Questa risoluzione non è che una servile eco delle politiche imperialiste di
Washington. Proprio mentre l’amministrazione statunitense inasprisce
criminalmente il Bloqueo (il Blocco economico, commerciale e finanziario che da
oltre sessant’anni strangola illegalmente il popolo cubano) ed estende sanzioni
secondarie per colpire persino le imprese europee che commerciano con l’isola,
l’Eurocamera sceglie di allinearsi ai diktat della Casa Bianca invece di
difendere l’autonomia economica del nostro continente e il diritto
internazionale.
Parlare di “fallimento di Cuba” ignorando deliberatamente l’impatto devastante
del blocco economico e l’ingiusta inclusione dell’isola nella lista dei paesi
sponsor del terrorismo rappresenta un atto di ipocrisia intollerabile. Il
Parlamento Europeo decide di ignorare la realtà: le difficoltà economiche
vissute oggi dalla popolazione cubana sono il risultato diretto di una guerra
economica spietata e asimmetrica orchestrata dall’esterno.
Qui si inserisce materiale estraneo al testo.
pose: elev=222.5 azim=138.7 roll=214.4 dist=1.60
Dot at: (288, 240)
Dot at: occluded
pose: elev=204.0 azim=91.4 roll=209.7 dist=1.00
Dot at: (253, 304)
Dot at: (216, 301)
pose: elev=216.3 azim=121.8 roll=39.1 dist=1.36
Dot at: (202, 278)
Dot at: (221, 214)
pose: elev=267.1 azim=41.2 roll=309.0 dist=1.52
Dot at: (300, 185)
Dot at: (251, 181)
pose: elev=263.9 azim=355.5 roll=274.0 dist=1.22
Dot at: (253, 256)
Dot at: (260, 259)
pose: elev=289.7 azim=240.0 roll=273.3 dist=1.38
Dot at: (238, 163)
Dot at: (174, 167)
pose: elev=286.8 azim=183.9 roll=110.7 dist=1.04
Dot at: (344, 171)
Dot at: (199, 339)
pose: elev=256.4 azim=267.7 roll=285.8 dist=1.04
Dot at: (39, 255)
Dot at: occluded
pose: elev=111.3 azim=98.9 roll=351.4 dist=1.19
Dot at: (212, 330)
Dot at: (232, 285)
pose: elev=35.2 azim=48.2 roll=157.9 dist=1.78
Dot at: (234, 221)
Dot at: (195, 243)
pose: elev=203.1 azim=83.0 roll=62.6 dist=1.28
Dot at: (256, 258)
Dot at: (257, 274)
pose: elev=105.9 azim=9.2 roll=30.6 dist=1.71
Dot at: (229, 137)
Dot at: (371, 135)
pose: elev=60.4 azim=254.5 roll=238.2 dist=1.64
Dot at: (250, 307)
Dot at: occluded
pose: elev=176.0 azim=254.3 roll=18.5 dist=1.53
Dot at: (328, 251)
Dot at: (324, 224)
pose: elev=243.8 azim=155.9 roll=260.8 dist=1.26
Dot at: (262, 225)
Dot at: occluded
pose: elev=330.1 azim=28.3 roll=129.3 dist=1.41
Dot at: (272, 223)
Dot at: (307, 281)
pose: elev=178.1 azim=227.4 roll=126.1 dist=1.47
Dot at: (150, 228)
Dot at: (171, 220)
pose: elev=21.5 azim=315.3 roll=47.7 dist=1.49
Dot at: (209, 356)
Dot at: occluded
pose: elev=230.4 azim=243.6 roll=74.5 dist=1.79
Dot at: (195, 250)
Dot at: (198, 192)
L’Europa che oggi pretende di impartire lezioni di democrazia e chiede la fine
dell’Accordo di Dialogo Politico e Cooperazione (ADPC) è la stessa che dimentica
la straordinaria solidarietà internazionale di Cuba. È la stessa Europa che, nel
momento del bisogno, ha beneficiato dell’altruismo delle brigate mediche cubane
“Henry Reeve” – giunte fino in Italia durante i mesi più bui della pandemia e
tuttora attive in regioni come la Calabria per salvare i servizi sanitari locali
dal collasso.
L’ANAIC ribadisce che la sovranità, l’autodeterminazione e il modello sociale di
Cuba appartengono unicamente al popolo cubano. Nessun parlamento straniero ha il
diritto di imporre “transizioni” o di interferire nei processi politici interni
di uno Stato sovrano.
Chiediamo con forza al Governo italiano e all’Unione Europea di respingere le
derive sanzionatorie di questa risoluzione, di mantenere fermo l’impegno verso
il dialogo bilaterale e il rispetto reciproco e di esigere l’immediata
cessazione del blocco economico statunitense, vera e unica causa delle
sofferenze del popolo cubano.
A fianco di Cuba, della sua Rivoluzione e della sua dignità.